Design and Architecture of CockroachDb

Conflict Resolution

Things get more interesting when a reader or writer encounters an intent record or newly-committed value in a location that it needs to read or write. This is a conflict, usually causing either of the transactions to abort or restart depending on the type of conflict.

Transaction restart: This is the usual (and more efficient) type of behaviour and is used except when the transaction was aborted (for instance by another transaction). In effect, that reduces to two cases, the first being the one outlined above: An SSI transaction that finds (upon attempting to commit) that its commit timestamp has been pushed. In the second case, a transaction actively encounters a conflict, that is, one of its readers or writers runs encounters data that necessitate conflict resolution.

When a transaction restarts, it changes its priority and/or moves its timestamp forward depending on data tied to the conflict, and the transaction begins anew, updating its intents. Since the set of keys being written change between restarts, a set of keys written during prior attempts at the transaction is maintained by the client. As it restarts the transaction from the beginning, it removes keys from this set as it writes them again. The remaining keys--should the transaction run to completion--are crufty write intents which must be deleted before the transaction commit record’s status is set to COMMITTED. Many transactions will have no keys in this set.

Transaction abort: This is the case in which a transaction, upon reading its transaction table entry, finds that it has been aborted. In this case, the transaction can not reuse its intents; it returns control to the client before cleaning them up (other readers and writers would clean up dangling intents as they encounter them) but will make an effort to clean up after itself. The next attempt (if applicable) then run as a different transaction.

There are several scenarios in which transactions interact:

  • Reader encounters write intent with newer timestamp far enough in the future: This is not a conflict. The reader is free to proceed; after all, it will be reading an older version of the value and so does not conflict. Recall that the write intent may be committed with a later timestamp than its candidate; it will never commit with an earlier one. Side note: if the reader finds an intent with a newer timestamp which the reader’s own transaction has written, the reader always returns that value. Reader encounters write intent or value with newer timestamp in the near future: In this case, we have to be careful. The newer intent may, in absolute terms, have happened in our read's past if the clock of the writer is ahead of the node serving the value's. In that case, we would need to take this value into account, but we just don't know. Hence the transaction restarts, using instead the future timestamp (but remembering a maximum timestamp used to limit the uncertainty window to the maximum clock skew). See the details under "choosing a time stamp" below.

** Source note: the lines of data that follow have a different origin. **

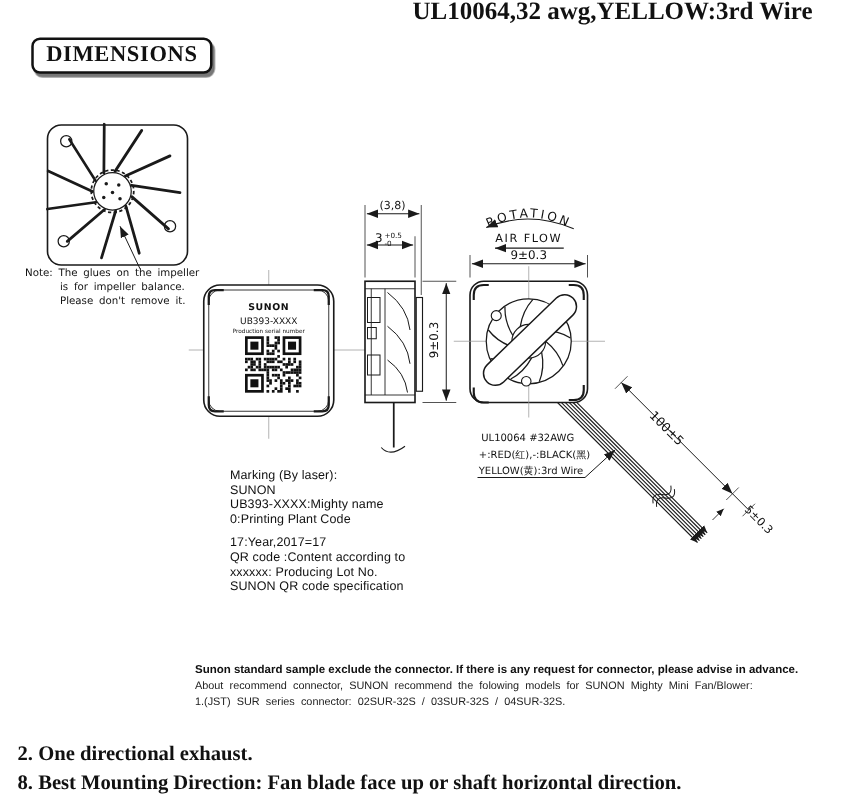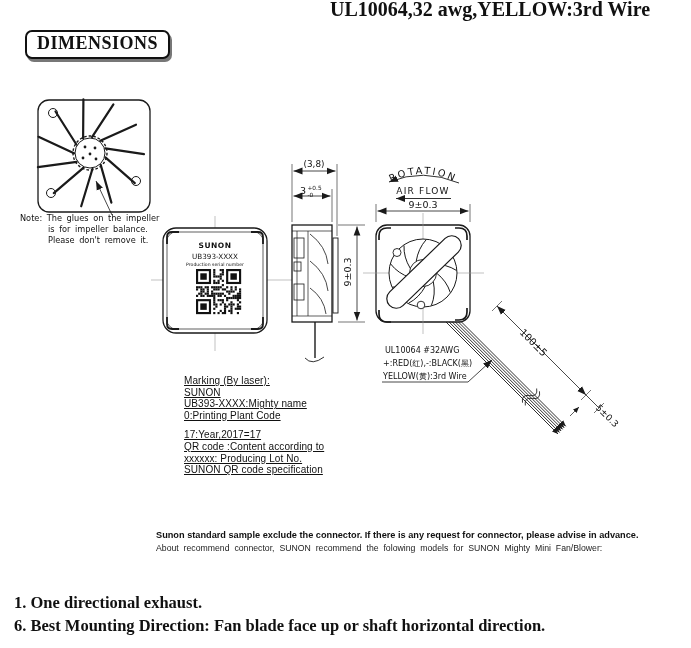"Marking (By laser):" .marking-line { text-decoration: underline -> none }
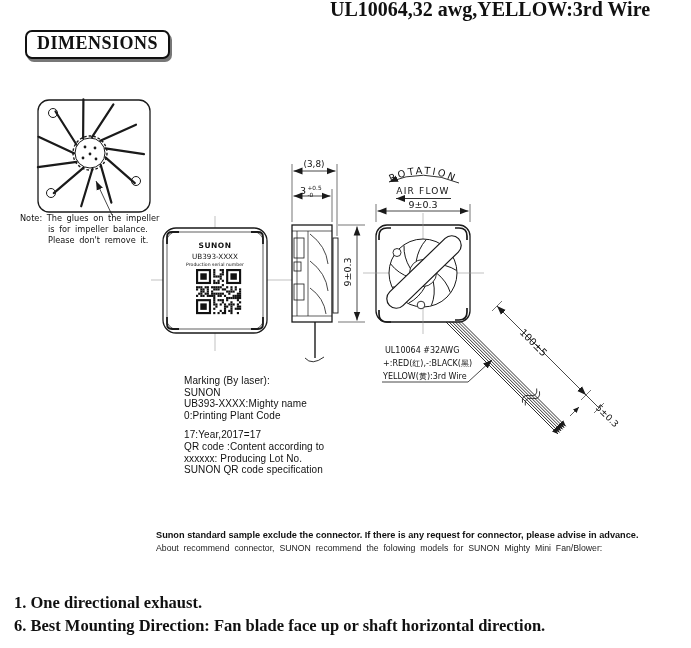"1.(JST) SUR series connector: 02SUR-32S" div.conn-reg { html: none -> <div>1.(JST) SUR series connector: 02SUR-32S / 03SUR-32S / 04SUR-32S.</div> }
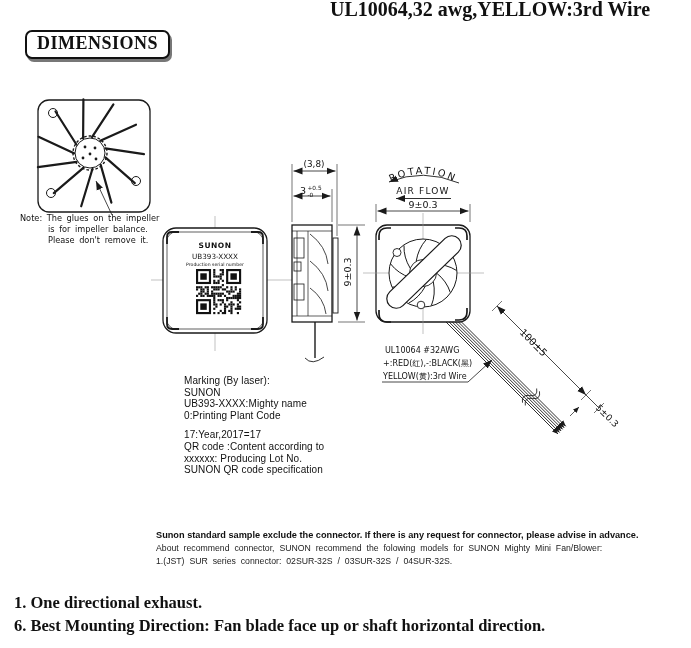"1. One directional exhaust." div { text: 1 -> 2 }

  • Reader encounters write intent with older timestamp: the reader must follow the intent’s transaction id to the transaction table. If the transaction has already been committed, then the reader can just read the value. If the write transaction has not yet been committed, then the reader has two options. If the write conflict is from an SI transaction, the reader can push that transaction's commit timestamp into the future. This is simple to do: the reader just updates the transaction’s commit timestamp to indicate that when/if the transaction does commit, it should use a timestamp at least as high. However, if the write conflict is from an SSI transaction, the reader must compare priorities. If it has the higher priority, it pushes the transaction’s commit timestamp, as with SI (that transaction will then notice its timestamp has been pushed, and restart). If it has the lower priority, it retries itself using as a new priority max(new random priority, conflicting txn’s priority - 1).

  • Writer encounters uncommitted write intent with lower priority: writer aborts the conflicting transaction.

  • Writer encounters uncommitted write intent with higher priority: the transaction retries, using as a new priority max(new random priority, conflicting txn’s priority - 1); the retry occurs after a short, randomized backoff interval.